Intel has gone even further with "FlexRAN," its reference design intended for open and virtual radio access networks. The allusion to flexibility might as well be some poor attempt at ironic humor, like a Tiny Tim nickname for the classroom giant, because FlexRAN works only with Intel's own hardware, creating the "lock-in" that open RAN and virtualization are supposedly trying to end. Unable to run the technology on its own chips, rival AMD has described FlexRAN as like having a car without the keys.
Figure 1: An open RAN site put together by Vodafone in the UK.
All this probably sounds very harsh on open RAN, an attempt to inject some competition into the sector by making it easier to combine different suppliers at the same mobile site. One thing the geopolitics and supply-chain chaos of recent years has done is show just how exposed telecom is to a few critical companies. Oligopolies are rife, and there is sometimes even less choice than that. A single Dutch company (ASML) provides the world's most advanced chipmaking tools. A single Taiwanese one (TSMC) makes most of the world's most advanced chips. Efforts to change any part of this surely deserve praise.
But the open RAN community has done a poor job of facing critics head-on. Parts of it have reacted to negative commentary like a petulant child rather than a serious grown-up willing to accept and respond to feedback. It overplays the victim card, often depicting Ericsson and Nokia as the enemy when open RAN is purportedly about cohabitation with rivals. It's sometimes more secretive than its name implies, too. Vodafone has been very upfront about its rollout in the UK. But Virgin Media O2 refused to say how many sites it will build when it announced its own plan last week.

__Recorded information__
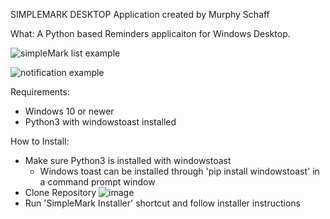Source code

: SIMPLEMARK DESKTOP
Application created by Murphy Schaff

What: A Python based Reminders applicaiton for Windows Desktop.

![simpleMark list example](https://github.com/murphyschaff/SimpleMark-Desktop/assets/97986240/37a3f360-36dd-459f-b433-3cca8fdad572)

![notification example](https://github.com/murphyschaff/SimpleMark-Desktop/assets/97986240/3eff4b45-b787-4a35-b140-8a5068d79205)

Requirements:
- Windows 10 or newer
- Python3 with windowstoast installed


How to Install:
- Make sure Python3 is installed with windowstoast
    - Windows toast can be installed through 'pip install windowstoast' in a command prompt window
- Clone Repository
![image](https://github.com/murphyschaff/SimpleMark-Desktop/assets/97986240/f8d9a1ea-812c-4d44-a86c-ff8d5206b3c6)
- Run 'SimpleMark Installer' shortcut and follow installer instructions

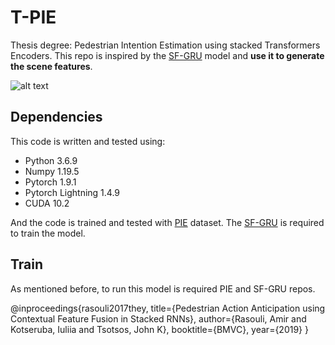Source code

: # T-PIE
Thesis degree: Pedestrian Intention Estimation using stacked Transformers Encoders. This repo is inspired by the [SF-GRU](https://github.com/aras62/SF-GRU) model and **use it to generate the scene features**. 

![alt text](https://github.com/ricardosc97/T-PIE/model.png?raw=true)

## Dependencies 
This code is written and tested using: 

* Python 3.6.9
* Numpy 1.19.5
* Pytorch 1.9.1
* Pytorch Lightning 1.4.9
* CUDA 10.2

And the code is trained and tested with [PIE](https://github.com/aras62/PIE) dataset. The [SF-GRU](https://github.com/aras62/SF-GRU) is required to train the model. 

## Train 

As mentioned before, to run this model is required PIE and SF-GRU repos. 

@inproceedings{rasouli2017they,
  title={Pedestrian Action Anticipation using Contextual Feature Fusion in Stacked RNNs},
  author={Rasouli, Amir and Kotseruba, Iuliia and Tsotsos, John K},
  booktitle={BMVC},
  year={2019}
}

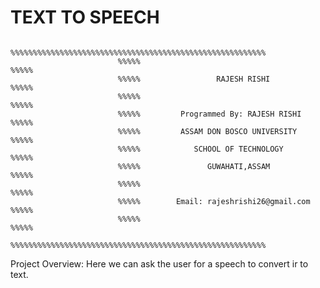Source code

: # TEXT TO SPEECH
                            %%%%%%%%%%%%%%%%%%%%%%%%%%%%%%%%%%%%%%%%%%%%%%%%%%%%%%%%%
                            %%%%%                                               %%%%%
                            %%%%%                 RAJESH RISHI                  %%%%%
                            %%%%%                                               %%%%%
                            %%%%%         Programmed By: RAJESH RISHI           %%%%%
                            %%%%%         ASSAM DON BOSCO UNIVERSITY            %%%%%
                            %%%%%            SCHOOL OF TECHNOLOGY               %%%%%
                            %%%%%               GUWAHATI,ASSAM                  %%%%%
                            %%%%%                                               %%%%%
                            %%%%%        Email: rajeshrishi26@gmail.com         %%%%%
                            %%%%%                                               %%%%%
                            %%%%%%%%%%%%%%%%%%%%%%%%%%%%%%%%%%%%%%%%%%%%%%%%%%%%%%%%%


Project Overview:
Here we can ask the user for a speech to convert ir to text.

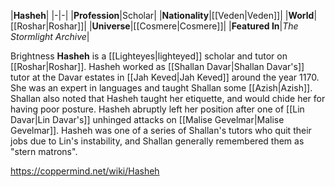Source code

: |**Hasheh**|
|-|-|
|**Profession**|Scholar|
|**Nationality**|[[Veden\|Veden]]|
|**World**|[[Roshar\|Roshar]]|
|**Universe**|[[Cosmere\|Cosmere]]|
|**Featured In**|*The Stormlight Archive*|

Brightness **Hasheh** is a [[Lighteyes\|lighteyed]] scholar and tutor on [[Roshar\|Roshar]].
Hasheh worked as [[Shallan Davar\|Shallan Davar's]] tutor at the Davar estates in [[Jah Keved\|Jah Keved]] around the year 1170. She was an expert in languages and taught Shallan some [[Azish\|Azish]]. Shallan also noted that Hasheh taught her etiquette, and would chide her for having poor posture.
Hasheh abruptly left her position after one of [[Lin Davar\|Lin Davar's]] unhinged attacks on [[Malise Gevelmar\|Malise Gevelmar]]. Hasheh was one of a series of Shallan's tutors who quit their jobs due to Lin's instability, and Shallan generally remembered them as "stern matrons".



https://coppermind.net/wiki/Hasheh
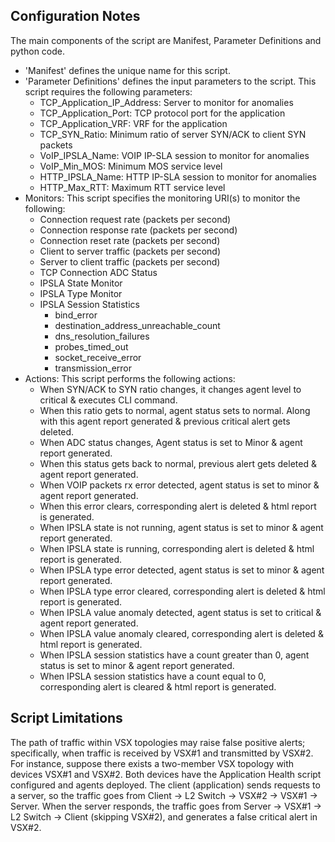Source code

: ## Configuration Notes
The main components of the script are Manifest, Parameter Definitions and python code. 

- 'Manifest' defines the unique name for this script.
- 'Parameter Definitions' defines the input parameters to the script. This script requires the following parameters: 
    - TCP_Application_IP_Address: Server to monitor for anomalies
    - TCP_Application_Port: TCP protocol port for the application
    - TCP_Application_VRF: VRF for the application
    - TCP_SYN_Ratio: Minimum ratio of server SYN/ACK to client SYN packets
    - VoIP_IPSLA_Name: VOIP IP-SLA session to monitor for anomalies
    - VoIP_Min_MOS: Minimum MOS service level
    - HTTP_IPSLA_Name: HTTP IP-SLA session to monitor for anomalies
    - HTTP_Max_RTT: Maximum RTT service level
- Monitors:  This script specifies the monitoring URI(s) to monitor the following: 
    - Connection request rate (packets per second)
    - Connection response rate (packets per second)
    - Connection reset rate (packets per second)
    - Client to server traffic (packets per second)
    - Server to client traffic (packets per second)
    - TCP Connection ADC Status
    - IPSLA State Monitor
    - IPSLA Type Monitor
    - IPSLA Session Statistics
        - bind_error
        - destination_address_unreachable_count
        - dns_resolution_failures
        - probes_timed_out
        - socket_receive_error
        - transmission_error
- Actions:  This script performs the following actions:
    - When SYN/ACK to SYN ratio changes, it changes agent level to critical & executes CLI command.
    - When this ratio gets to normal, agent status sets to normal. Along with this agent report generated & previous critical alert gets deleted.
    - When ADC status changes, Agent status is set to Minor & agent report generated.
    - When this status gets back to normal, previous alert gets deleted & agent report generated.
    - When VOIP packets rx error detected, agent status is set to minor & agent report generated.
    - When this error clears, corresponding alert is deleted & html report is generated.
    - When IPSLA state is not running, agent status is set to minor & agent report generated.
    - When IPSLA state is  running, corresponding alert is deleted & html report is generated.
    - When IPSLA type error detected, agent status is set to minor & agent report generated.
    - When IPSLA type error cleared, corresponding alert is deleted & html report is generated.
    - When IPSLA value anomaly detected, agent status is set to critical & agent report generated.
    - When IPSLA value anomaly cleared, corresponding alert is deleted & html report is generated.
    - When IPSLA session statistics have a count greater than 0, agent status is set to minor & agent report generated.
    - When IPSLA session statistics have a count equal to 0, corresponding alert is cleared & html report is generated.
## Script Limitations
The path of traffic within VSX topologies may raise false positive alerts; specifically, when traffic is received by VSX#1 and transmitted by VSX#2.
For instance, suppose there exists a two-member VSX topology with devices VSX#1 and VSX#2. Both devices have the Application Health script configured and agents deployed.  The client (application) sends requests to a server, so the traffic goes from Client -> L2 Switch -> VSX#2 -> VSX#1 -> Server. When the server responds, the traffic goes from Server -> VSX#1 -> L2 Switch -> Client (skipping VSX#2), and generates a false critical alert in VSX#2.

__Exercise A__
Retype the open RAN passage between "Figure 1: An" and "surely deserve praise.", inclusive.
__Exercise B__
Using the open RAN passage, say whether each statement agrees with it, answering yes or no and quoting the deciding words: (i) FlexRAN works only with Intel's own hardware; (ii) Virgin Media O2 disclosed how many sites it will build; (iii) a single Taiwanese company makes most of the world's most advanced chips.

__Your response A__
Figure 1: An open RAN site put together by Vodafone in the UK.
All this probably sounds very harsh on open RAN, an attempt to inject some competition into the sector by making it easier to combine different suppliers at the same mobile site. One thing the geopolitics and supply-chain chaos of recent years has done is show just how exposed telecom is to a few critical companies. Oligopolies are rife, and there is sometimes even less choice than that. A single Dutch company (ASML) provides the world's most advanced chipmaking tools. A single Taiwanese one (TSMC) makes most of the world's most advanced chips. Efforts to change any part of this surely deserve praise.

__Your response B__
(i) Yes: "FlexRAN works only with Intel's own hardware"
(ii) No: "Virgin Media O2 refused to say how many sites it will build"
(iii) Yes: "A single Taiwanese one (TSMC) makes most of the world's most advanced chips"